→ RECORDS SHOWN
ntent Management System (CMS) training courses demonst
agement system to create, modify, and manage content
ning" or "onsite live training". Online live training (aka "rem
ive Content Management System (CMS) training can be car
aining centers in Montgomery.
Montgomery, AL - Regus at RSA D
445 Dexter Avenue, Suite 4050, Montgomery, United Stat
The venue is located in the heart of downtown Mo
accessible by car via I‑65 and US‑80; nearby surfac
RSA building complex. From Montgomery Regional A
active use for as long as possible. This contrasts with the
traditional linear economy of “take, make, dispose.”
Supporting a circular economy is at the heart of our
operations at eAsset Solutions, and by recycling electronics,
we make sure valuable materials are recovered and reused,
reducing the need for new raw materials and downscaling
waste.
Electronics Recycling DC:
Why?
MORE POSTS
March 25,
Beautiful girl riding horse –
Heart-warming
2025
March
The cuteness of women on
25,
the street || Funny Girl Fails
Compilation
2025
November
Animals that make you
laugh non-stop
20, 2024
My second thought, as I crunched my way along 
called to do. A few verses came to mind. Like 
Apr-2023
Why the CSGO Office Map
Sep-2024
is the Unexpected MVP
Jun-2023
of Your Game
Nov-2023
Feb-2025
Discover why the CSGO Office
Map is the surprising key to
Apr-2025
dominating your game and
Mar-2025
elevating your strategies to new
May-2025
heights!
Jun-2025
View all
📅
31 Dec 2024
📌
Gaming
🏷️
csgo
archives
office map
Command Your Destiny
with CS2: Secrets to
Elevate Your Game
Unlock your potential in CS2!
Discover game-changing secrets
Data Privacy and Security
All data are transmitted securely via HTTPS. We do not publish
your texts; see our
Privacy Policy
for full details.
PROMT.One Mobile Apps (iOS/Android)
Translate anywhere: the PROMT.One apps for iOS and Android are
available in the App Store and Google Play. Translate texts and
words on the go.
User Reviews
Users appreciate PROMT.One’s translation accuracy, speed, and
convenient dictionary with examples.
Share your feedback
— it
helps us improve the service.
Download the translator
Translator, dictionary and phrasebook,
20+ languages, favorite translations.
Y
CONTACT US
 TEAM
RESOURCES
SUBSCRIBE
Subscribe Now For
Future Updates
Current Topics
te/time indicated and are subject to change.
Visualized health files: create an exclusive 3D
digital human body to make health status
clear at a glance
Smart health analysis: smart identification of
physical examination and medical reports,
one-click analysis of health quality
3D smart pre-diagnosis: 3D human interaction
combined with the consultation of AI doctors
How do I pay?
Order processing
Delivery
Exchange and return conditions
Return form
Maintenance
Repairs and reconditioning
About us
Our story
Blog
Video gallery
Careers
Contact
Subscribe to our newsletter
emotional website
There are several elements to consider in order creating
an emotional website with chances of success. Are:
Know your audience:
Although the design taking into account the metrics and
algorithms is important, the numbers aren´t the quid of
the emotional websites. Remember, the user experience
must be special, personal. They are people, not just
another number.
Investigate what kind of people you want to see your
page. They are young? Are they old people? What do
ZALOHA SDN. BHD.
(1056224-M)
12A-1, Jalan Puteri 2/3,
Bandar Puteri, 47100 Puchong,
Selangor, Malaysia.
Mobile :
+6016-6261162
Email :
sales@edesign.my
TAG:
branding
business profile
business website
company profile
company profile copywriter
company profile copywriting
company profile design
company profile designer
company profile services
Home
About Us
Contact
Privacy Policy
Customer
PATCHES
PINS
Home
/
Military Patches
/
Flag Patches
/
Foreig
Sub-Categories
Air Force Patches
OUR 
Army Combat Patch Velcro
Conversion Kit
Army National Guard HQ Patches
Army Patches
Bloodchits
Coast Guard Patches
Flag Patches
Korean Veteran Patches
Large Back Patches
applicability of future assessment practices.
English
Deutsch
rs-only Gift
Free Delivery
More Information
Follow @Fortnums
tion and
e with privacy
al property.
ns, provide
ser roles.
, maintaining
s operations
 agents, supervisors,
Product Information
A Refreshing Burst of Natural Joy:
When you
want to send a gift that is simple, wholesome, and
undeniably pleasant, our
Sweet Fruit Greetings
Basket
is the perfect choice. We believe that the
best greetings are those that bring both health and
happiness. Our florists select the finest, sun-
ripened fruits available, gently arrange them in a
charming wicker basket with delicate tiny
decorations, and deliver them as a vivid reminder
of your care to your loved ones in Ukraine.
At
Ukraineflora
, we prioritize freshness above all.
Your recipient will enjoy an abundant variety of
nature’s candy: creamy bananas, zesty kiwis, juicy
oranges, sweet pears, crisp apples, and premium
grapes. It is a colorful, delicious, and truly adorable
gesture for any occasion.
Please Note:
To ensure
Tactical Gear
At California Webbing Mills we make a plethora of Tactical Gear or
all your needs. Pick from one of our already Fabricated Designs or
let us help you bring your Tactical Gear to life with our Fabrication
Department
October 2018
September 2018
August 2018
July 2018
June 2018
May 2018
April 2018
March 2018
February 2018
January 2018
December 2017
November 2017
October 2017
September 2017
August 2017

→ ASSIGNMENT
Restate, word for word, the listing above from its first line through the line that contains "Discover why the CSGO Office", keeping both of those lines.

→ SOLUTION FOR THIS EXERCISE
ntent Management System (CMS) training courses demonst
agement system to create, modify, and manage content
ning" or "onsite live training". Online live training (aka "rem
ive Content Management System (CMS) training can be car
aining centers in Montgomery.
Montgomery, AL - Regus at RSA D
445 Dexter Avenue, Suite 4050, Montgomery, United Stat
The venue is located in the heart of downtown Mo
accessible by car via I‑65 and US‑80; nearby surfac
RSA building complex. From Montgomery Regional A
active use for as long as possible. This contrasts with the
traditional linear economy of “take, make, dispose.”
Supporting a circular economy is at the heart of our
operations at eAsset Solutions, and by recycling electronics,
we make sure valuable materials are recovered and reused,
reducing the need for new raw materials and downscaling
waste.
Electronics Recycling DC:
Why?
MORE POSTS
March 25,
Beautiful girl riding horse –
Heart-warming
2025
March
The cuteness of women on
25,
the street || Funny Girl Fails
Compilation
2025
November
Animals that make you
laugh non-stop
20, 2024
My second thought, as I crunched my way along 
called to do. A few verses came to mind. Like 
Apr-2023
Why the CSGO Office Map
Sep-2024
is the Unexpected MVP
Jun-2023
of Your Game
Nov-2023
Feb-2025
Discover why the CSGO Office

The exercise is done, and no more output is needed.